Task requirements
Would you find each line in the entries below with the string "nothing" and copy it?

───── Material for the task

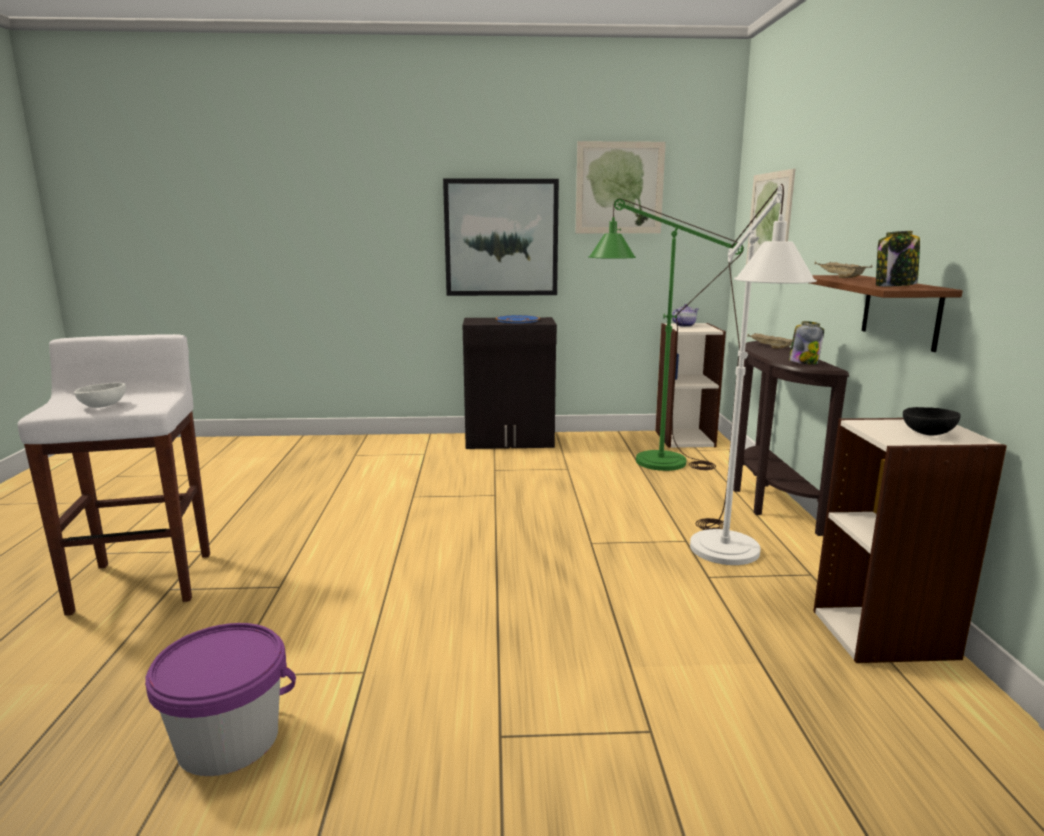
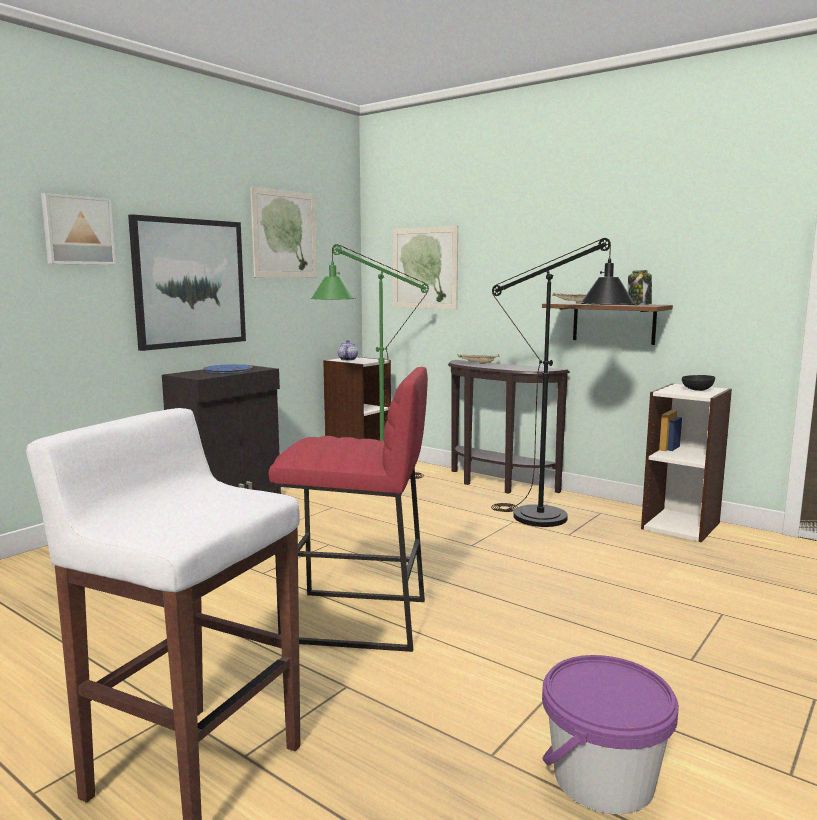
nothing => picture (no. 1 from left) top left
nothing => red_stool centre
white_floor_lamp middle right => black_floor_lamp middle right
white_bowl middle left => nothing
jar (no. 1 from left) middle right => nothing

──────────

Solution for this problem
nothing => picture (no. 1 from left) top left
nothing => red_stool centre
white_bowl middle left => nothing
jar (no. 1 from left) middle right => nothing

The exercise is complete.